Edward Everett Rose adapted the novel for the stage, and Richard Carvel, the play, appeared on Broadway between September 1900 and January 1901. There were 129 performances in all. Richard Carvel was played by John Drew and Dorothy Manners by Ida Conquest. The play was produced by Charles Frohman at the Empire Theatre.

Waltzes from the play were published as sheet music under the title Richard Carvel Waltzes, with a picture of the character in eighteenth-century dress.

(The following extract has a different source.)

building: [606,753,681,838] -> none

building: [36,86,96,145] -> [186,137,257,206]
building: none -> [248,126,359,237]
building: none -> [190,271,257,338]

A silent film based on the novel was mooted and started production around 1915, but its IMDb entry notes: "There is no reliable documentation that a film bearing this title was ever completed or released."

==Carvel Hall==
When Winston Churchill wrote Richard Carvel, he was staying as a paying guest at a Georgian mansion in Annapolis now known as the William Paca House. When the novel achieved its outstanding success, an enterprising developer turned the house into a 200-room hotel and called it Carvel Hall after the Carvels' country house. The Carvel Hall Hotel became very popular, notably with visiting midshipmen, as it was near the United States Naval Academy. However, the house was not the model for the Carvel Hall of the novel, nor for the Carvels' town house. Julian Street had this to say in his 1917 travel book American Adventures:

The Paca house, which as a hotel has acquired the name Carvel Hall, is the house that Winston Churchill had in mind as the Manners house, of his novel "Richard Carvel." A good idea of the house, as it was, may be obtained by visiting the Brice house, next door, for the two are almost twins. When Mr. Churchill was a cadet at Annapolis, before the modern part of the Carvel Hall hotel was built, there were the remains of terraced gardens back of the old mansion, stepping down to an old spring house, and a rivulet which flowed through the grounds was full of watercress. The book describes a party at the house and in these gardens. The Chase house on Maryland Avenue was the one Mr. Churchill thought of as the home of Lionel Carvel, and he described the view from upper windows of this house, over the Harwood house, across the way, to the Severn.

The Tribune in late 1899 reported that Winston Churchill was building a house in Vermont which he proposed to call Carvel Hall.